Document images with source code
***
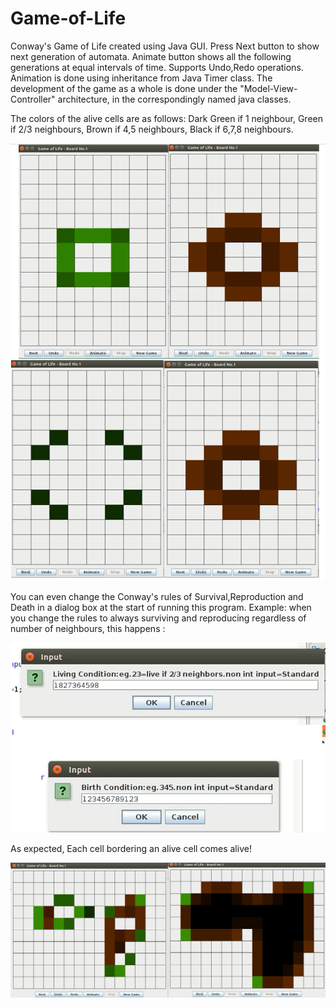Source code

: # Game-of-Life
Conway's Game of Life created using Java GUI. Press Next button to show next generation of automata. Animate button shows all the following generations at equal intervals of time. Supports Undo,Redo operations. Animation is done using inheritance from Java Timer class. The development of the game as a whole is done under the "Model-View-Controller" architecture, in the correspondingly named java classes.

The colors of the alive cells are as follows: Dark Green if 1 neighbour, Green if 2/3 neighbours, Brown if 4,5 neighbours, Black if 6,7,8 neighbours.

![UndoExample.png](https://raw.githubusercontent.com/parthnan/Game-of-Life/master/UndoExample.png)

You can even change the Conway's rules of Survival,Reproduction and Death in a dialog box at the start of running this program. Example: when you change the rules to always surviving and reproducing regardless of number of neighbours, this happens : 

![InputRules.png](https://raw.githubusercontent.com/parthnan/Game-of-Life/master/InputRules.png)

As expected, Each cell bordering an alive cell comes alive!

![AlwaysReproducing.png](https://raw.githubusercontent.com/parthnan/Game-of-Life/master/AlwaysReproducing.png)
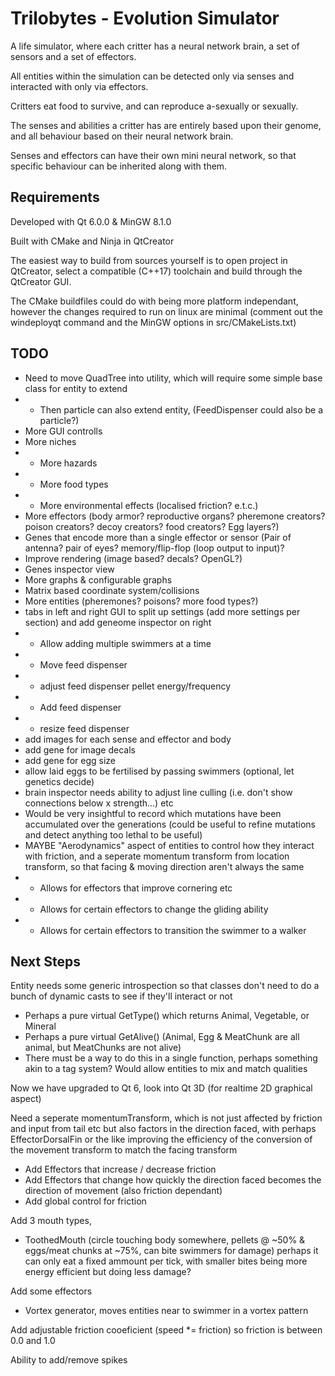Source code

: # Trilobytes - Evolution Simulator
A life simulator, where each critter has a neural network brain, a set of sensors and a set of effectors.

All entities within the simulation can be detected only via senses and interacted with only via effectors.

Critters eat food to survive, and can reproduce a-sexually or sexually.

The senses and abilities a critter has are entirely based upon their genome, and all behaviour based on their neural network brain.

Senses and effectors can have their own mini neural network, so that specific behaviour can be inherited along with them.

Requirements
-----
Developed with Qt 6.0.0 & MinGW 8.1.0

Built with CMake and Ninja in QtCreator

The easiest way to build from sources yourself is to open project in QtCreator, select a compatible (C++17) toolchain and build through the QtCreator GUI.

The CMake buildfiles could do with being more platform independant, however the changes required to run on linux are minimal (comment out the windeployqt command and the MinGW options in src/CMakeLists.txt)

TODO
-----
 - Need to move QuadTree into utility, which will require some simple base class for entity to extend
 - - Then particle can also extend entity, (FeedDispenser could also be a particle?)
 - More GUI controlls
 - More niches
 - - More hazards
 - - More food types
 - - More environmental effects (localised friction? e.t.c.)
 - More effectors (body armor? reproductive organs? pheremone creators? poison creators? decoy creators? food creators? Egg layers?)
 - Genes that encode more than a single effector or sensor (Pair of antenna? pair of eyes? memory/flip-flop (loop output to input)?
 - Improve rendering (image based? decals? OpenGL?)
 - Genes inspector view
 - More graphs & configurable graphs
 - Matrix based coordinate system/collisions
 - More entities (pheremones? poisons? more food types?)
 - tabs in left and right GUI to split up settings (add more settings per section) and add geneome inspector on right
 -  - Allow adding multiple swimmers at a time
 -  - Move feed dispenser
 -  - adjust feed dispenser pellet energy/frequency
 -  - Add feed dispenser
 -  - resize feed dispenser
 - add images for each sense and effector and body
 - add gene for image decals
 - add gene for egg size
 - allow laid eggs to be fertilised by passing swimmers (optional, let genetics decide)
 - brain inspector needs ability to adjust line culling (i.e. don't show connections below x strength...) etc
 - Would be very insightful to record which mutations have been accumulated over the generations (could be useful to refine mutations and detect anything too lethal to be useful)
 - MAYBE "Aerodynamics" aspect of entities to control how they interact with friction, and a seperate momentum transform from location transform, so that facing & moving direction aren't always the same
 - - Allows for effectors that improve cornering etc
 - - Allows for certain effectors to change the gliding ability
 - - Allows for certain effectors to transition the swimmer to a walker

Next Steps
----------
Entity needs some generic introspection so that classes don't need to do a bunch of dynamic casts to see if they'll interact or not
   - Perhaps a pure virtual GetType() which returns Animal, Vegetable, or Mineral
   - Perhaps a pure virtual GetAlive() (Animal, Egg & MeatChunk are all animal, but MeatChunks are not alive)
   - There must be a way to do this in a single function, perhaps something akin to a tag system? Would allow entities to mix and match qualities

Now we have upgraded to Qt 6, look into Qt 3D (for realtime 2D graphical aspect)

Need a seperate momentumTransform, which is not just affected by friction and input from tail etc but also factors in the direction faced, with perhaps EffectorDorsalFin or the like improving the efficiency of the conversion of the movement transform to match the facing transform
 - Add Effectors that increase / decrease friction
 - Add Effectors that change how quickly the direction faced becomes the direction of movement (also friction dependant)
 - Add global control for friction

Add 3 mouth types,
 - ToothedMouth (circle touching body somewhere, pellets @ ~50% & eggs/meat chunks at ~75%, can bite swimmers for damage) perhaps it can only eat a fixed ammount per tick, with smaller bites being more energy efficient but doing less damage?

Add some effectors
 - Vortex generator, moves entities near to swimmer in a vortex pattern

Add adjustable friction cooeficient (speed *= friction) so friction is between 0.0 and 1.0

Ability to add/remove spikes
***
What to produce = Every entry above is to be repeated word for word, with all pictures omitted.

Reply =
Source code

: # Game-of-Life
Conway's Game of Life created using Java GUI. Press Next button to show next generation of automata. Animate button shows all the following generations at equal intervals of time. Supports Undo,Redo operations. Animation is done using inheritance from Java Timer class. The development of the game as a whole is done under the "Model-View-Controller" architecture, in the correspondingly named java classes.

The colors of the alive cells are as follows: Dark Green if 1 neighbour, Green if 2/3 neighbours, Brown if 4,5 neighbours, Black if 6,7,8 neighbours.

![UndoExample.png](https://raw.githubusercontent.com/parthnan/Game-of-Life/master/UndoExample.png)

You can even change the Conway's rules of Survival,Reproduction and Death in a dialog box at the start of running this program. Example: when you change the rules to always surviving and reproducing regardless of number of neighbours, this happens : 

![InputRules.png](https://raw.githubusercontent.com/parthnan/Game-of-Life/master/InputRules.png)

As expected, Each cell bordering an alive cell comes alive!

![AlwaysReproducing.png](https://raw.githubusercontent.com/parthnan/Game-of-Life/master/AlwaysReproducing.png)
Source code

: # Trilobytes - Evolution Simulator
A life simulator, where each critter has a neural network brain, a set of sensors and a set of effectors.

All entities within the simulation can be detected only via senses and interacted with only via effectors.

Critters eat food to survive, and can reproduce a-sexually or sexually.

The senses and abilities a critter has are entirely based upon their genome, and all behaviour based on their neural network brain.

Senses and effectors can have their own mini neural network, so that specific behaviour can be inherited along with them.

Requirements
-----
Developed with Qt 6.0.0 & MinGW 8.1.0

Built with CMake and Ninja in QtCreator

The easiest way to build from sources yourself is to open project in QtCreator, select a compatible (C++17) toolchain and build through the QtCreator GUI.

The CMake buildfiles could do with being more platform independant, however the changes required to run on linux are minimal (comment out the windeployqt command and the MinGW options in src/CMakeLists.txt)

TODO
-----
 - Need to move QuadTree into utility, which will require some simple base class for entity to extend
 - - Then particle can also extend entity, (FeedDispenser could also be a particle?)
 - More GUI controlls
 - More niches
 - - More hazards
 - - More food types
 - - More environmental effects (localised friction? e.t.c.)
 - More effectors (body armor? reproductive organs? pheremone creators? poison creators? decoy creators? food creators? Egg layers?)
 - Genes that encode more than a single effector or sensor (Pair of antenna? pair of eyes? memory/flip-flop (loop output to input)?
 - Improve rendering (image based? decals? OpenGL?)
 - Genes inspector view
 - More graphs & configurable graphs
 - Matrix based coordinate system/collisions
 - More entities (pheremones? poisons? more food types?)
 - tabs in left and right GUI to split up settings (add more settings per section) and add geneome inspector on right
 -  - Allow adding multiple swimmers at a time
 -  - Move feed dispenser
 -  - adjust feed dispenser pellet energy/frequency
 -  - Add feed dispenser
 -  - resize feed dispenser
 - add images for each sense and effector and body
 - add gene for image decals
 - add gene for egg size
 - allow laid eggs to be fertilised by passing swimmers (optional, let genetics decide)
 - brain inspector needs ability to adjust line culling (i.e. don't show connections below x strength...) etc
 - Would be very insightful to record which mutations have been accumulated over the generations (could be useful to refine mutations and detect anything too lethal to be useful)
 - MAYBE "Aerodynamics" aspect of entities to control how they interact with friction, and a seperate momentum transform from location transform, so that facing & moving direction aren't always the same
 - - Allows for effectors that improve cornering etc
 - - Allows for certain effectors to change the gliding ability
 - - Allows for certain effectors to transition the swimmer to a walker

Next Steps
----------
Entity needs some generic introspection so that classes don't need to do a bunch of dynamic casts to see if they'll interact or not
   - Perhaps a pure virtual GetType() which returns Animal, Vegetable, or Mineral
   - Perhaps a pure virtual GetAlive() (Animal, Egg & MeatChunk are all animal, but MeatChunks are not alive)
   - There must be a way to do this in a single function, perhaps something akin to a tag system? Would allow entities to mix and match qualities

Now we have upgraded to Qt 6, look into Qt 3D (for realtime 2D graphical aspect)

Need a seperate momentumTransform, which is not just affected by friction and input from tail etc but also factors in the direction faced, with perhaps EffectorDorsalFin or the like improving the efficiency of the conversion of the movement transform to match the facing transform
 - Add Effectors that increase / decrease friction
 - Add Effectors that change how quickly the direction faced becomes the direction of movement (also friction dependant)
 - Add global control for friction

Add 3 mouth types,
 - ToothedMouth (circle touching body somewhere, pellets @ ~50% & eggs/meat chunks at ~75%, can bite swimmers for damage) perhaps it can only eat a fixed ammount per tick, with smaller bites being more energy efficient but doing less damage?

Add some effectors
 - Vortex generator, moves entities near to swimmer in a vortex pattern

Add adjustable friction cooeficient (speed *= friction) so friction is between 0.0 and 1.0

Ability to add/remove spikes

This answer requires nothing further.